In a wide-ranging speech aimed at setting the tone for the bishops’ discussion, Washington Cardinal Donald Wuerl called on Christians to “overcome the syndrome of embarrassment” about their faith with a more assertive offense against the “tsunami of secular influence” that is sweeping away “marriage, family, the concept of the common good and objective right and wrong.”

“Overcome the syndrome of embarrassment’ about their faith”? I don’t think so.

As a faithful member of the Church — as a member of a religious order and a priest, to boot — I can say that there is no sense of embarrassment about our faith on my end. The doctrine of the Incarnation, the Resurrection, the true sacramental presence of Christ in the Eucharist, the continued activity of the Holy Spirit in the world, and all of our Creedal and doctrinal claims — concerning these, I, for one, am not embarrassed by any aspect of our faith!

My sense of the matter is that most Catholics (and Christians more broadly) are not embarrassed by their faith. But instead, I and so many others might be embarrassed about other aspects of our faith community, particularly the actions and priorities of many of the faith community’s leaders. Another point of embarrassment might be the perceived atrophy of certain leaders’ notion of “faith” to such an extent that, at least in some places in the United States, “faith” is equated with “sexual moral issues;” For, far too often, these are the only subjects about which many leaders will speak in the public square.

It will be difficult, I suspect, to find a self-identified Catholic who is embarrassed by Christianity’s claim that Jesus Christ is homousious (one-in-being, or “consubstantial”) with God the Father. But it doesn’t take much imagination to think about a self-identified Catholic who is embarrassed by bishops in various States campaigning against the rights of some US Citizens, engaging in the most divisive partisan politics, and ostensibly criticizing women religious for their care for the poor, marginalized, and forgotten in our society.
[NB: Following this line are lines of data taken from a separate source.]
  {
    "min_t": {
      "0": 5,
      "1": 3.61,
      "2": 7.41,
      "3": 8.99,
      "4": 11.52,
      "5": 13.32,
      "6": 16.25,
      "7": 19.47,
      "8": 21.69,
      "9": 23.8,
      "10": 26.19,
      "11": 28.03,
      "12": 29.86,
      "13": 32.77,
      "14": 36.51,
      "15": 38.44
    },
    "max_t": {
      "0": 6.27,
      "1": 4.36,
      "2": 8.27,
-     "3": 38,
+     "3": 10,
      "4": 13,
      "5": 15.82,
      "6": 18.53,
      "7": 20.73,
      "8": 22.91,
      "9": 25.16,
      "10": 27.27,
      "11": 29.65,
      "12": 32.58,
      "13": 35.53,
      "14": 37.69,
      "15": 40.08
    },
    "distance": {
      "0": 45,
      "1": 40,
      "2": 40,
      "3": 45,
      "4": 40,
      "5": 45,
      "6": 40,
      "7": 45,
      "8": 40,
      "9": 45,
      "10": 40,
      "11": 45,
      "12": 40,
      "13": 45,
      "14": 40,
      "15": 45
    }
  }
If this Synod on the “New Evangelization” is indeed an opportunity for the Church’s leaders to learn more about how to “speak the language” of today in terms of technology and culture in order to live up to the Second Vatican Council’s call to be open to the world in the spirit of Gaudium et Spes, then awesome!
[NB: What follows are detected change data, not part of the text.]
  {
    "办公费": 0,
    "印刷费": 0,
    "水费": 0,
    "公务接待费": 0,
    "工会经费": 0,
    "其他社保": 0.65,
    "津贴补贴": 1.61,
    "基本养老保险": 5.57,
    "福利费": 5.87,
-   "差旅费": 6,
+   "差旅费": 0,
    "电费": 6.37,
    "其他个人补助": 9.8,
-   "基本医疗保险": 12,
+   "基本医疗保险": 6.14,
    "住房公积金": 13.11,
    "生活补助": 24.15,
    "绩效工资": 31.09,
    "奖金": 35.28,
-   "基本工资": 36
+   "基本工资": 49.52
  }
But, if this is yet another attempt to “batten down the hatches” and put up walls against “the world,” in rather clear opposition to the teachings of the great Council whose anniversary of opening we are soon celebrating, then I think we have a serious problem on our hands.
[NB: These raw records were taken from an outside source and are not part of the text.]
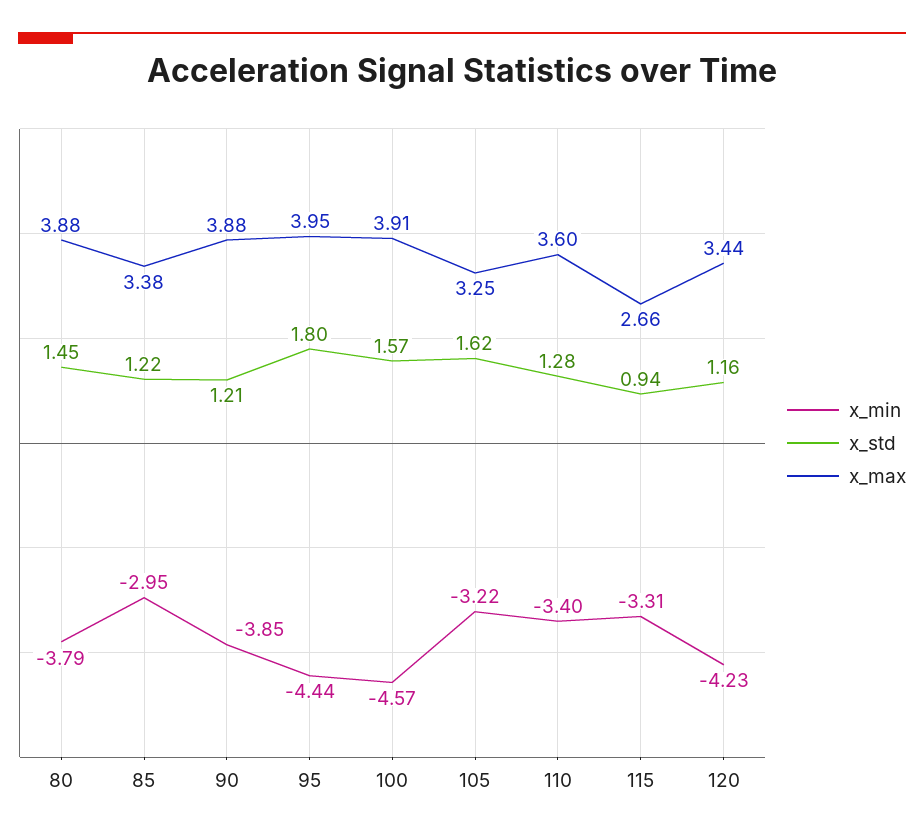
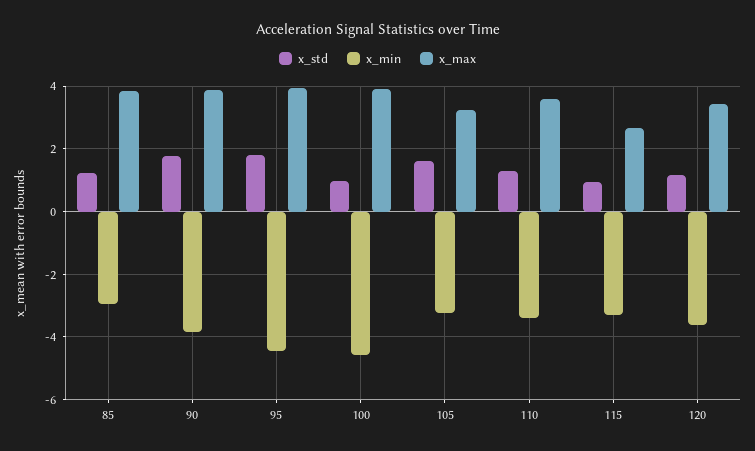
  {
    "x_min": {
-     "80": -3.79,
      "85": -2.95,
      "90": -3.85,
      "95": -4.44,
      "100": -4.57,
      "105": -3.22,
      "110": -3.4,
      "115": -3.31,
-     "120": -4.23
+     "120": -3.6
    },
    "x_std": {
-     "80": 1.45,
      "85": 1.22,
-     "90": 1.21,
+     "90": 1.8,
      "95": 1.8,
-     "100": 1.57,
+     "100": 1,
      "105": 1.62,
      "110": 1.28,
      "115": 0.94,
      "120": 1.16
    },
    "x_max": {
-     "80": 3.88,
-     "85": 3.38,
+     "85": 3.8,
      "90": 3.88,
      "95": 3.95,
      "100": 3.91,
      "105": 3.25,
      "110": 3.6,
      "115": 2.66,
      "120": 3.44
    }
  }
What leads me to be cautious about the “New Evangelization” as its being discussed in Rome this week that lead to news reports which, in part, read:

Catholic leaders in the U.S. and Europe are also worried about a perceived rise of “aggressive” secularism, which they say wants to curtail the church’s role in the public sphere and reduce faith to a private exercise.

Qualifications like “aggressive” suggests an adversarial disposition, which threatens to re-inscribe the divisive “us-vs.-them” mentality of the pre-Vatican II church.

I am cautiously looking forward to what will come out of this Synod by way of statements, documents, and proposed actions. Will this be a chance for Church leaders to redirect a rather poor understanding and engagement with the broader human family and international cultures toward a stance of openness and encounter? Or will this be a rally to support Catholic isolationism, ecclesial partisan division, and ‘tests’ of who is and who is not “authentically Catholic?”

It will be interesting to see what happens.

UPDATE: The XIII Ordinary Session of the Synod of Bishops will be held in Rome October 7-28 on the theme, “The New Evangelization for the Transmission of the Christian Faith.”  The Emerging Theologians Network, in partnership with the International Catholic Movement for Intellectual and Cultural Affairs (ICMICA-Pax Romana), is collecting blog posts on the synod’s theme here.